Trump e Netanyahu, nel loro delirio di onnipotenza, rischiano di scatenare una spirale che, combinata con gli altri fronti di guerra e con quelli che potrebbero sorgere, rischia di portare a una guerra mondiale e a una catastrofe nucleare.
L'accusa formale contro il compagno Raúl Castro da parte del Dipartimento di Giustizia degli Stati Uniti rappresenta un ulteriore passo verso l'aggressione militare diretta degli USA contro Cuba.
Il pretesto per questo atto, per il quale gli Stati Uniti non hanno né legittimità né giurisdizione, è l'abbattimento di due velivoli appartenenti a un'organizzazione terroristica cubano-americana nel 1996 nello spazio aereo cubano, avvenuta nel pieno rispetto delle convenzioni internazionali e del principio di sovranità. Ciò è successo dopo numerose provocazioni simili da parte dell’organizzazione terroristica e dopo che Cuba aveva ripetutamente avvertito le autorità statunitensi che i voli partivano dal loro territorio, senza ottenere alcuna risposta.
La verità è che la Repubblica di Cuba e il suo popolo hanno il diritto di difendere il loro paese e la Rivoluzione da qualsiasi aggressione militare esterna.

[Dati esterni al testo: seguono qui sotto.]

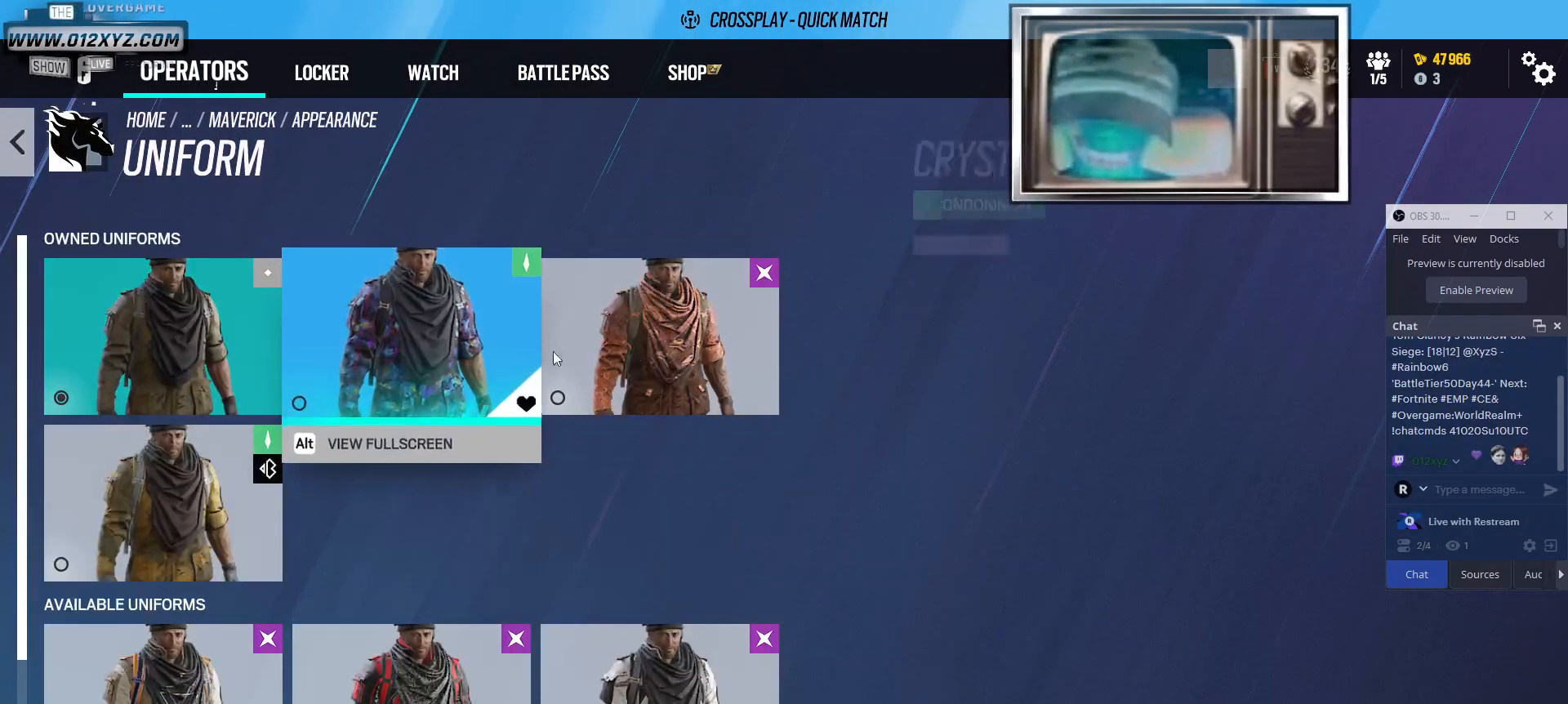
{"keys": [], "mouse": [], "events": []}
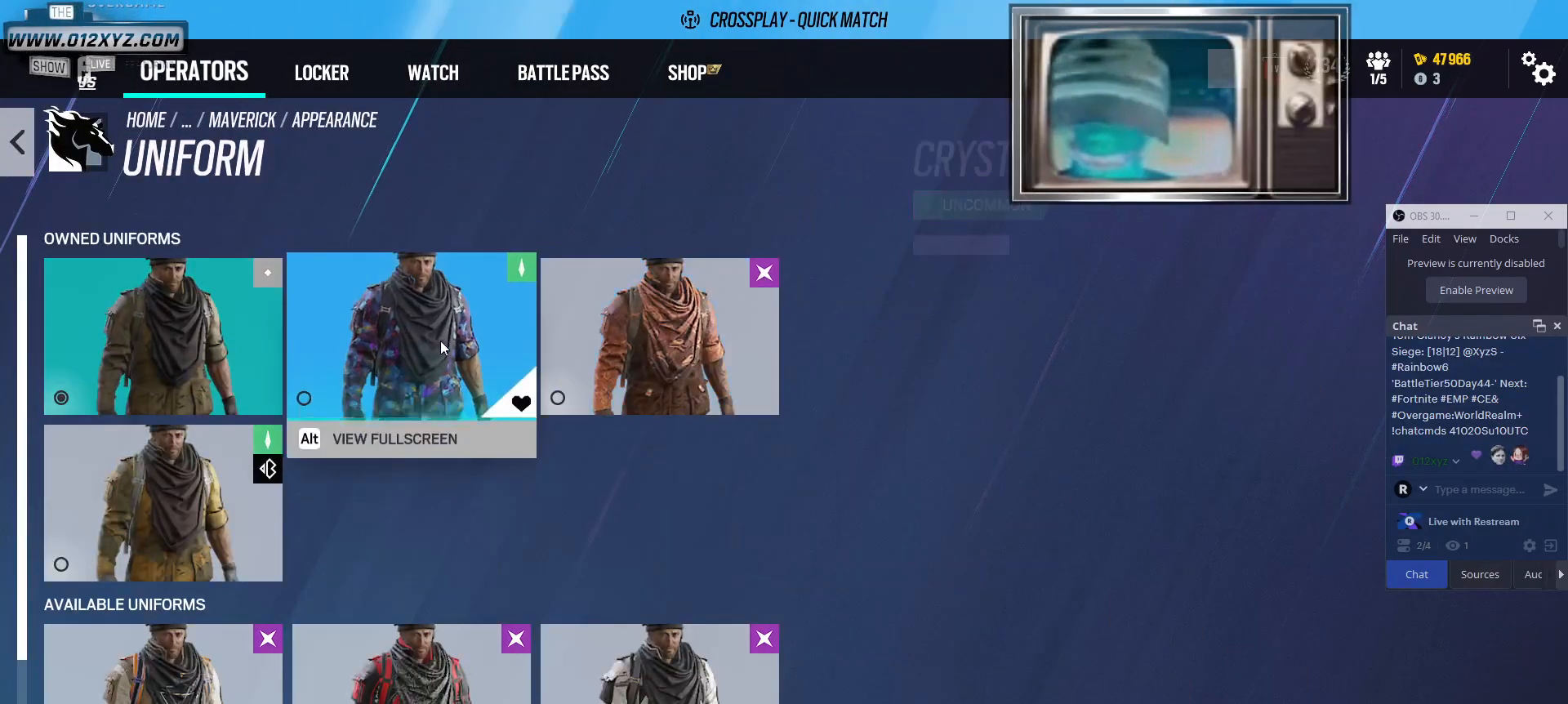
{"keys": [], "mouse": [], "events": [[67, "mouse_left", "down"], [167, "mouse_left", "up"]]}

Il susseguirsi di accuse e provocazioni da parte di Trump e Rubio è accompagnato da un blocco economico sempre più severo, diretto contro operatori e Stati che cercano di commerciare ed esportare petrolio a Cuba con ritorsioni economiche e dazi commerciali.
Il Partito Comunista Italiano ribadisce e sottolinea la sua profonda stima e ammirazione per il compagno Raúl Castro Ruz, pilastro della lotta contro Batista, della guerriglia che ha portato al trionfo rivoluzionario del 1° gennaio 1959, della costruzione del socialismo a Cuba e della sua difesa contro l’imperialismo.
Chi ha a cuore il diritto dei popoli a determinare liberamente il proprio destino deve comprendere che la battaglia che il popolo e il governo rivoluzionario di Cuba stanno combattendo per riaffermare il diritto alla vita e difendere la Rivoluzione riguarda anche tutti gli altri popoli, indipendentemente dalla loro ideologia politica: gli Stati Uniti vogliono cancellare il diritto internazionale stabilito dalla sconfitta del nazismo e instaurare un nuovo “diritto”, ovvero il diritto degli Stati Uniti di appropriarsi delle risorse di ogni nazione e di sottometterne le politiche.
Auspichiamo un accordo di pace che ponga fine a qualsiasi tentativo di includere l'Ucraina nella NATO.
La guerra, iniziata nel 2014 con il massacro perpetrato dai fascisti banderisti nella Casa dei Sindacati di Odessa, è in realtà un conflitto scatenato e guidato dalla NATO e dagli Stati Uniti.
Il Partito Comunista Italiano sostiene la creazione di un'Europa democratica e antifascista, che si estenda dall'Atlantico agli Urali.
Gli Stati confinanti con la Russia, a cominciare dall'Ucraina, dovrebbero denuclearizzarsi e diventare neutrali, formando così un ponte tra la Russia e l'Europa.
È fondamentale sradicare il fascismo e il “banderismo” in questi paesi, così come ogni forma di nazionalismo autoritario e sciovinista.